How many lines in the records below contain the word "linejoin"? State that number and nothing more.

Dataset entries
──────

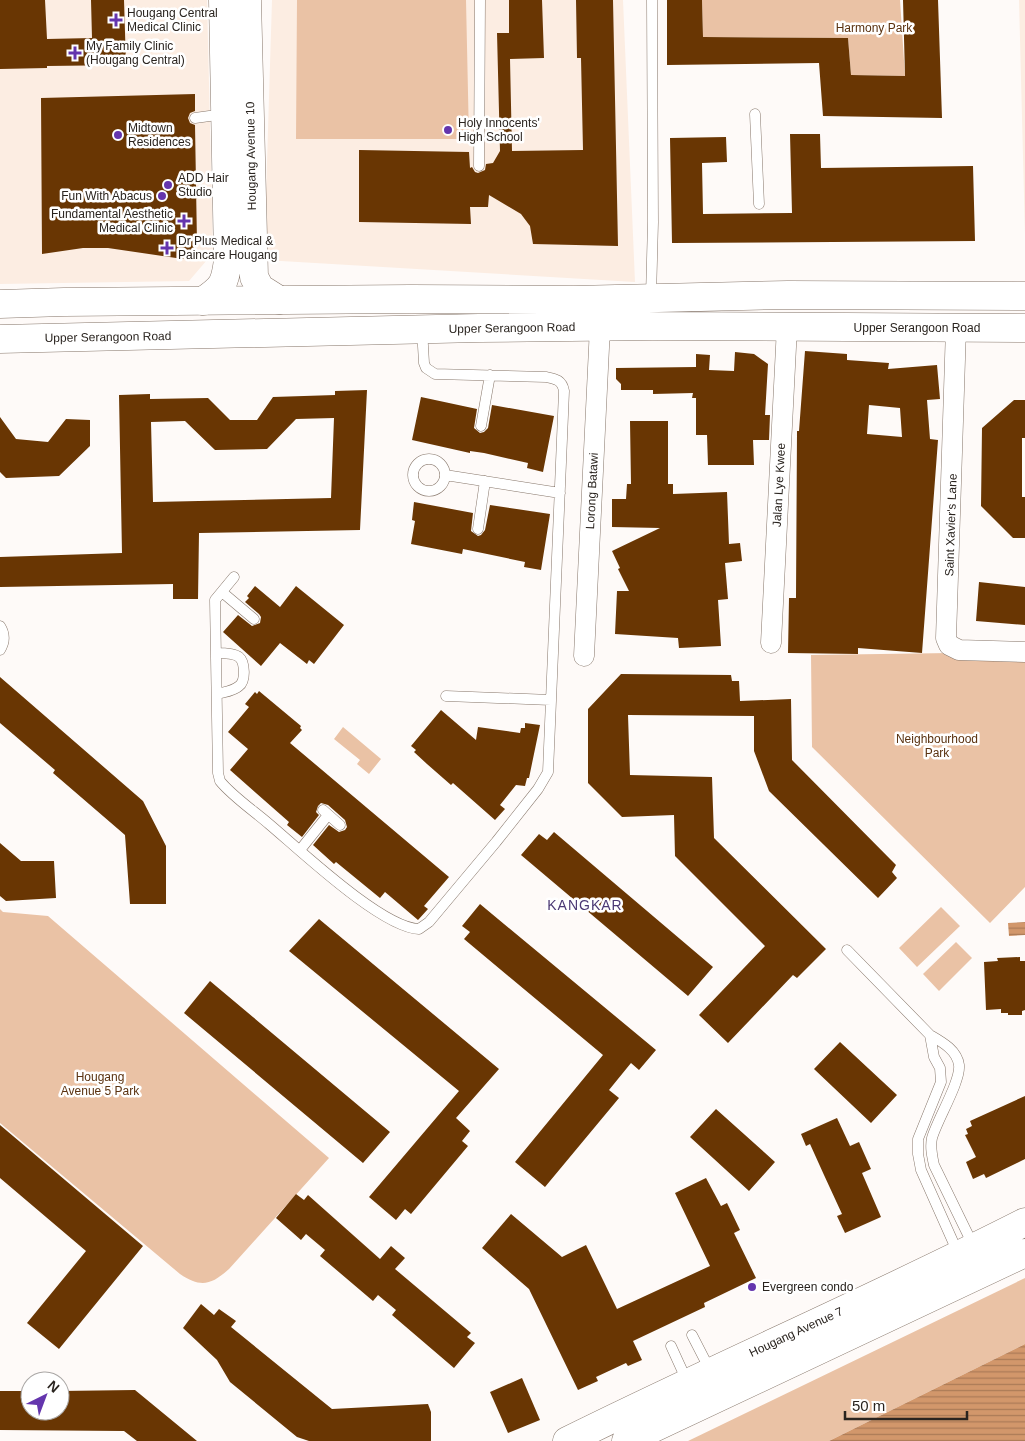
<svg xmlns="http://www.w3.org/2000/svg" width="1025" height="1441" viewBox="0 0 1025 1441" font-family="Helvetica,sans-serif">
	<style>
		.built { fill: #fcede2 }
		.green { fill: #eac2a5 }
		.water { fill: url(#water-rules) }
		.building { fill: #693603; fill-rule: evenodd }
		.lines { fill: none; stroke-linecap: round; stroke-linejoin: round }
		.lane-casing { stroke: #87776b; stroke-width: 11 }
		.street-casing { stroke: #87776b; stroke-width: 21 }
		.secondary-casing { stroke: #87776b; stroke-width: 29 }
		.primary-casing { stroke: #87776b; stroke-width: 29 }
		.lane { stroke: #fff; stroke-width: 10 }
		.street { stroke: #fff; stroke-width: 20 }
		.secondary { stroke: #fff; stroke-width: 28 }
		.primary { stroke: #fff; stroke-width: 28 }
		.poi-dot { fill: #6435ad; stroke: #fff; stroke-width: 2 }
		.labels { text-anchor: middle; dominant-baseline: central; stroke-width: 5; stroke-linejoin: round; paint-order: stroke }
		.poi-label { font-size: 12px; fill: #2a241f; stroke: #fff; text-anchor: start }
		.park-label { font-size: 12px; fill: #5a3210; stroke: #fff }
		.street-label { font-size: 12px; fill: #2a241f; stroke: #fff }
		.neighbourhood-label { font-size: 14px; letter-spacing: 1px; fill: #4b3874; stroke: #fff }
	</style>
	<defs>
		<pattern id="water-rules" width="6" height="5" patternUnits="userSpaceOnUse" patternTransform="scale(1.25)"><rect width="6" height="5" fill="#d2976b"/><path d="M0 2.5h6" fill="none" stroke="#ab7b57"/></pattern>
	</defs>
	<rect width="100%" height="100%" fill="#fefaf8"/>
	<path class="built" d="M0 0H207L213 253 189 281 0 284Z
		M272 0H623L635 282 264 260Z
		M1019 0H1025V235Z"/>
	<path class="green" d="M297 0H466L469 139H296Z
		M702 0H900L905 76 851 75 848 38 703 37Z
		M951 653V658H1025V887L990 923 812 747 811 655Z
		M343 727 381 759 369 774 357 764 360 760 334 739Z
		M941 907 960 926 917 967 899 948Z
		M0 909 3 912 48 916 329 1158 229 1269C211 1285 201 1288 180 1274L0 1123Z
		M956 942 972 958 939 991 923 974Z
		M1025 1278V1344L829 1441H688Z"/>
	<path class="water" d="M1025 922V935L1009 936 1008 923Z
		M1025 1344V1441H829Z"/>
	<path class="building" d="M0 0H45L47 39 92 38 91 0H124L126 65 47 66V68L0 69Z
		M509 0H542L544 58 510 59 512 151 583 150 581 58H577L576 0H613L618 246 533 244 530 226 521 214 489 195 488 207H470L471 224 359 222V150L469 152 470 168 472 167 475 172 478 173 485 170 486 164 493 163 500 151 497 33H509Z
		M667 0H702L703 37 848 38 851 75 905 76 903 0H938L942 118 823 116 819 63 667 65Z
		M195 94V111L190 113 188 118 190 123 195 125 197 244 183 259 108 248H83L42 254 41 98Z
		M790 134H820L821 168 973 166 975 241 672 243 670 138 726 137 727 162 702 163 703 214 792 213Z
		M805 351 847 354V360L889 363 888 369 937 365 940 399 927 400 930 439 938 440 922 653 858 648V654L788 653 789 598H796L797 431H799ZM869 405 900 408 902 437 867 434Z
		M735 352 754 354 768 364 765 415H770L769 440H753L754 465H708L707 435H696V398H692L693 393 653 394V390H621V384L616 379V368L696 367V354L710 355 709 370 734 371Z
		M367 390 360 530 199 533 198 599H173V584L0 587V557L122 553 119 395 150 394V399L208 398 230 420H257L273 397 335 395V391ZM334 418 331 498 153 502 151 422 185 421 215 450 267 449 296 419Z
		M421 397 477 409 474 428 480 433 484 432 488 428 492 405 554 416 543 472 527 468 528 463 484 453 470 451V453L412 440Z
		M1014 400H1025V438H1022V497H1025V538H1013L981 506 982 428Z
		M0 417 16 439 48 442 66 419 90 420V446L59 476 6 478 0 472Z
		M630 421H668V484H673V494L727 492 729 544 740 543 742 561 725 563 728 599 718 600 721 646 679 648 678 638 615 634 617 591H629L618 569 620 568 612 551 660 528 612 527V499H626L627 484H631Z
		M414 502 473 513 471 531 478 536 481 535 485 530 490 505 550 514 541 570 524 567 525 562 463 549 462 554 411 544 415 521 412 520Z
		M979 582 1025 587V625L976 621Z
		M255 586 280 607 296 586 344 625 314 664 309 660 307 664 280 643 261 666 223 632 238 615 252 626 260 623 261 617 259 614 245 602 249 598 247 596Z
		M621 674 731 675 732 681H739L740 701 791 699 792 760 896 865 892 872 897 878 878 898 769 791 754 751V716L628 715 630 775 712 777 714 838 826 949 797 978 793 975 728 1043 699 1015 765 946 675 856 674 815 622 817 588 783V709Z
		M0 677 143 801 166 846V904H130L125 835 53 773 55 770 0 723Z
		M259 691 301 726 300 728 302 730 290 743 449 877 424 906 428 909 418 920 385 892 380 898 336 862 334 864 313 845 329 825 339 832 345 830 347 827 345 820 328 805 321 803 318 806 316 812 319 815 302 837 287 825 289 822 230 770 248 749 228 732 249 707 245 704 255 692 257 694Z
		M441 710 476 740 478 727 520 733 521 728H525V723L540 725 529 778H527L525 786 516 785 500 805 505 809 495 820 453 783 451 785 427 764 414 752 416 750 411 746Z
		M554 832 713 967 688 996 521 855 539 834 547 840Z
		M0 843 21 861H54L56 898 6 901 0 896Z
		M480 904 656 1050 639 1070 631 1063 609 1090 619 1098 545 1187 515 1162 603 1055 464 939 470 932 462 926Z
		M319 919 499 1069 456 1118 470 1131 462 1141 468 1146 411 1214 405 1209 396 1220 369 1197 459 1091 289 951Z
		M1020 957V961H1025V1010L1022 1011V1015H1008V1013H1001V1009L986 1010 984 962 998 961 997 958Z
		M210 981 390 1132 363 1163 184 1013Z
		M840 1042 897 1095 871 1123 814 1069Z
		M1025 1096V1159L986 1178 984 1174 973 1179 966 1162 976 1157 965 1135 968 1134 966 1129 972 1126 970 1121Z
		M716 1109 775 1162 749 1191 690 1137Z
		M837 1118 850 1146 859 1142 871 1169 862 1173 881 1217 845 1233 837 1216 842 1214 824 1175 810 1144 806 1146 801 1134Z
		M0 1125 143 1246 59 1349 27 1323 86 1251 0 1178Z
		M706 1178 721 1206 727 1203 740 1230 734 1233 756 1278 704 1303 705 1307 633 1341 642 1360 628 1366 626 1363 596 1377 598 1381 578 1390 529 1289 482 1248 511 1214 562 1257 586 1245 617 1309 710 1266 675 1193Z
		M296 1194 304 1200 308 1195 380 1259 391 1246 405 1258 395 1269 471 1333 467 1337 475 1343 454 1368 392 1315 396 1310 378 1295 373 1301 320 1256 325 1250 306 1234 301 1240 276 1218Z
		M201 1304 214 1315 219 1309 236 1321 231 1327 332 1409 428 1404 431 1412V1441H309L297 1437 230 1382 217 1360 183 1328Z
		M522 1378 540 1420 508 1433 490 1392Z
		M135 1390 197 1441H137L124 1431 0 1430V1391H30V1411H60V1391Z"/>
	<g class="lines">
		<g class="lane-casing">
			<path id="lane" d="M755 114 759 204
				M195 118 224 114
				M479 166 480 0
				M651 297 653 222 652 0
				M481 426 490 375
				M413 475a16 16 0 1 1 32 0a16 16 0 1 1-32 0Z
				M445 475 560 493
				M478 529 485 481
				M234 577 215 600 218 773 220 781C232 796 254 811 269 824 300 850 382 928 419 929L429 922 496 842 538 789 548 772 564 391C562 380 556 379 546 377L435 374 426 368 424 363 422 329
				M222 592 254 619
				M0 626C5 634 5 642 0 650
				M216 653C222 653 234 653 239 657 245 662 246 681 239 686 234 691 224 692 217 694
				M446 696 551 700
				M323 810 340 825
				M300 850 328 815
				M847 950 930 1035C942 1042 957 1050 959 1065 961 1081 937 1120 932 1138 930 1147 932 1156 934 1165L974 1247
				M930 1035 934 1057 940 1068 941 1082 918 1139V1154L921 1170 958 1253
				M692 1335 711 1372
				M671 1346 687 1381"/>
		</g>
		<g class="street-casing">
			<path id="street" d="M956 328 946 638 949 645 959 650 1025 652
				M771 643 787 327
				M584 656 600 327"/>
		</g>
		<g class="secondary-casing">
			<path id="secondary" d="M247 0 254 277 260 288 279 300
				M203 301C223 287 225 284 228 260L223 0
				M567 1441C718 1366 874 1299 1025 1222
				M626 1441 1025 1253"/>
		</g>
		<g class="primary-casing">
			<path id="primary" d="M0 304 64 302 411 299 574 300 788 295 1025 296
				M0 339 479 328 652 326 1025 328"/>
		</g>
		<use href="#lane" class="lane"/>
		<use href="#street" class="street"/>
		<use href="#secondary" class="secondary"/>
		<use href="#primary" class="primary"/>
	</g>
	<g class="poi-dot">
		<path d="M113.5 12.5h5v5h5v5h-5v5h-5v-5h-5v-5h5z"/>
		<path d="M72.5 45.5h5v5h5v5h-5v5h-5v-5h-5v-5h5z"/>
		<circle cx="448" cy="130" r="5"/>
		<circle cx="118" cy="135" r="5"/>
		<circle cx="168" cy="185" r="5"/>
		<circle cx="162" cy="196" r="5"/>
		<path d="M181.5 213.5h5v5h5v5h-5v5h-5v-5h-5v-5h5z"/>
		<path d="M164.5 240.5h5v5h5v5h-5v5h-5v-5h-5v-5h5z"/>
		<circle cx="752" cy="1287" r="5"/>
	</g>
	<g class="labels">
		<g class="poi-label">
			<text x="127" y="13">Hougang Central<tspan x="127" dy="14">Medical Clinic</tspan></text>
			<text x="86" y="46">My Family Clinic<tspan x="86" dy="14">(Hougang Central)</tspan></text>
			<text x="458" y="123">Holy Innocents'<tspan x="458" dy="14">High School</tspan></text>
			<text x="128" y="128">Midtown<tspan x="128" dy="14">Residences</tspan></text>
			<text x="178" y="178">ADD Hair<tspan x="178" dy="14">Studio</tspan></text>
			<text x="152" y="196" text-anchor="end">Fun With Abacus</text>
			<text x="173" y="214" text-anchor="end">Fundamental Aesthetic<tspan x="173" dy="14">Medical Clinic</tspan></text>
			<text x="178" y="241">Dr Plus Medical &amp;<tspan x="178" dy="14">Paincare Hougang</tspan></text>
			<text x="762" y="1287">Evergreen condo</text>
		</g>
		<g class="park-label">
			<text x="874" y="28">Harmony Park</text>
			<text x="937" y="739">Neighbourhood<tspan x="937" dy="14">Park</tspan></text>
			<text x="100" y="1077">Hougang<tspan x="100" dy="14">Avenue 5 Park</tspan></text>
		</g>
		<g class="street-label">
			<text transform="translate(251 156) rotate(-91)">Hougang Avenue 10</text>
			<text transform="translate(512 328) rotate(-1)">Upper Serangoon Road</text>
			<text x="917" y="328">Upper Serangoon Road</text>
			<text transform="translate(108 337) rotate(-1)">Upper Serangoon Road</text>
			<text transform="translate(779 485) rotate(-87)">Jalan Lye Kwee</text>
			<text transform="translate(592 491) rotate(-87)">Lorong Batawi</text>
			<text transform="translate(951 525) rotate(-88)">Saint Xavier's Lane</text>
			<text transform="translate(796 1332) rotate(-25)">Hougang Avenue 7</text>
		</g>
		<g class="neighbourhood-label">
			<text x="585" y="905">KANGKAR</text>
		</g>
	</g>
	<g transform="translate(45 1396) rotate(42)"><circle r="24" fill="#ffffff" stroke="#aaa7a5"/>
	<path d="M0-4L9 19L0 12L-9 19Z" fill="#6435ad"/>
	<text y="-8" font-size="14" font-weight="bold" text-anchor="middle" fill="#2a241f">N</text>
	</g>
	<path d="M845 1411v8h122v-8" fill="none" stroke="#2a241f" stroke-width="2.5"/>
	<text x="852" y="1411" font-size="15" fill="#2a241f" stroke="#ffffff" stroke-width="4" paint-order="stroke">50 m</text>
</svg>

──────

• _Solution below_
2